Does this happen very often - a pre-release version offered for free, then a final version for sale on Amazon? Amazon offers the Kindle version for $15.37:


----------



## NogDog (May 1, 2009)

r0b0d0c said:


> Does this happen very often - a pre-release version offered for free, then a final version for sale on Amazon? Amazon offers the Kindle version for $15.37:


No, it does not happen often. If you read the author's web site you'll see that this was a sort of experiment for him (in agreement with his publisher) to make various development versions of this novel available for free in electronic form, in part to--hopefully--attract potential readers to this and his other titles.


----------



## r0b0d0c (Feb 16, 2009)

NogDog said:


> No, it does not happen often. If you read the author's web site you'll see that this was a sort of experiment for him (in agreement with his publisher) to make various development versions of this novel available for free in electronic form, in part to--hopefully--attract potential readers to this and his other titles.


Interesting! Has anyone read both the pre-release and final Kindle versions to compare? The Amazon reviews are glowing, but at over $15, I'd probably wait for the price to come down before buying.


----------



## bkworm8it (Nov 17, 2008)

I'm just a pre-released copy. Don't think I'll get the final version if it's $15 but may wait until it comes down in price, though it would be interesting to see what the difference is between the two. 

Also his experiment has worked, at least for me, I will be getting more books by him.  Of course I won't read any of them while in school, I'll wait for breaks in the quarters so I'm not distracted with homework    I plan on finishing Warbreaker this weekend. I finally have a little extra time. - One of the teachers is out until Wednesday so no homework and no class until then so only have Psych test to take today and then study for chem so I'm sure there is plenty of time for reading. After all one can only study for so long per day......like how I justify my reading  

theresam


----------



## Neekeebee (Jan 10, 2009)

r0b0d0c said:


> Interesting! Has anyone read both the pre-release and final Kindle versions to compare? The Amazon reviews are glowing, but at over $15, I'd probably wait for the price to come down before buying.


Actually, if you go to Brandon Sanderson's official website and click on the Warbreaker portal, he is still posting a free copy of the first edition hardcover in pdf as well as several previous versions.

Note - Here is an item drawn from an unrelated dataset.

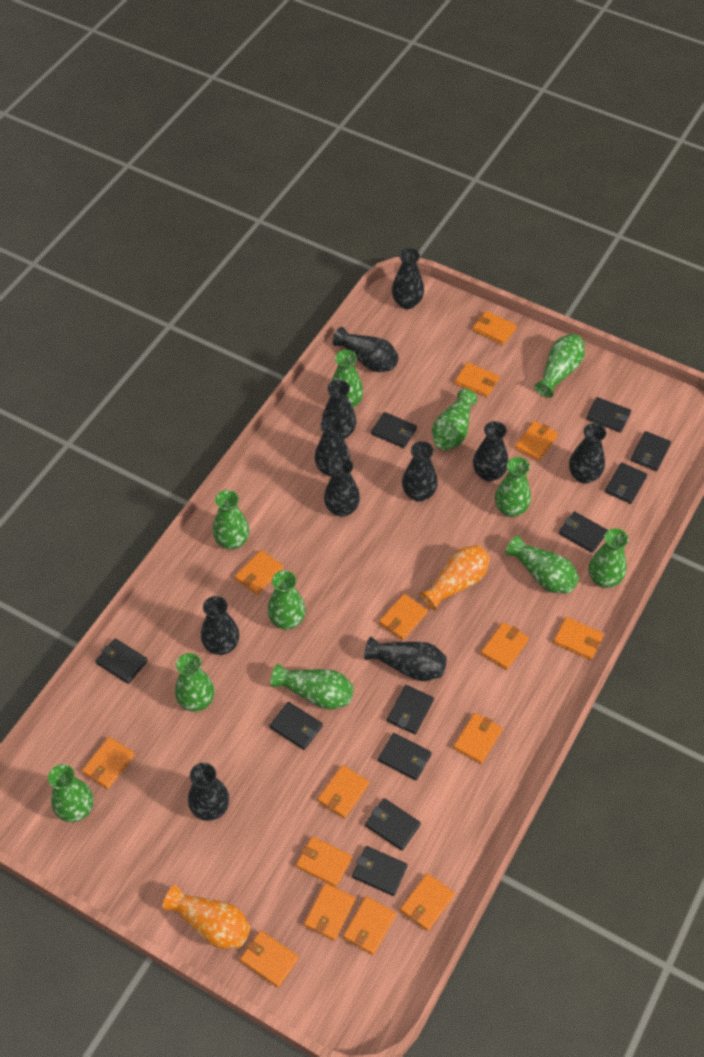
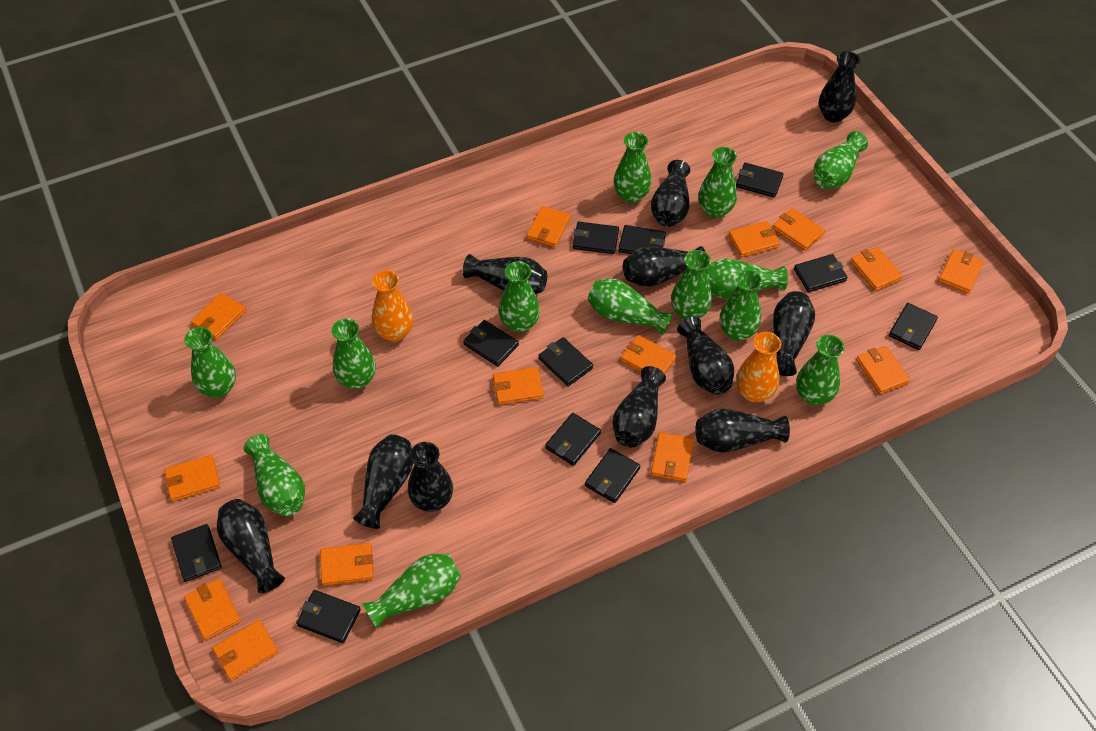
green vase: [48,764,93,822] [175,653,215,712] [213,490,250,550] [267,570,306,629] [271,664,354,710] [329,350,363,408] [432,389,477,450] [495,457,531,517] [506,535,579,594] [534,334,585,398] [589,528,629,588] = 11 -> [184,327,236,398] [243,434,305,516] [332,318,376,389] [362,553,461,629] [499,261,540,333] [587,279,673,336] [614,132,652,203] [671,250,712,320] [698,147,737,218] [706,258,788,299] [719,270,762,341] [796,335,844,406] [813,131,868,189] = 13
orange wallet: [82,737,135,789] [235,550,283,595] [240,930,299,988] [296,836,352,887] [304,883,355,941] [317,765,369,818] [343,896,396,955] [379,594,428,640] [400,873,455,931] [453,713,502,764] [455,362,499,397] [473,311,517,345] [481,622,529,670] [515,421,558,461] [553,617,604,660] = 15 -> [164,455,220,502] [184,578,241,640] [191,293,246,340] [212,620,278,681] [320,543,373,586] [493,367,544,405] [527,206,571,247] [621,335,677,374] [651,432,694,482] [728,221,780,258] [772,208,825,251] [850,247,903,291] [856,346,910,394] [938,249,984,294] = 14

I haven't compared them, but that would be an interesting exercise.

This thread has made me remember how much I enjoyed _Warbreaker_. I think Sanderson's experiment was a good idea in that I will definitely be reading more of his work.

N


----------



## Forster (Mar 9, 2009)

Definitely going to give this one a go.  I just read the 1st Mistborn book and was pleasantly surprised with it.


----------



## bkworm8it (Nov 17, 2008)

Finally got to finish the book. Stayed up late last night (no class on Friday morning) and finished it. I was going to last week but spent all weekend studying for two exams and catching up on homework that I just couldn't bring myself to look at another printed word no matter how badly I wanted to finish this book.

It was good to the end. I want more LOL. I was very surprised by the ending its rare that a book takes me by surprise at the end so I blame it on all my schoolwork and not paying attention  <gggg>.

Now off to find another book that won't keep me obssing while studying... Seems to be getting harder to find these days with kindleboard recommendations    .

Happy reading everyone!

theresam


----------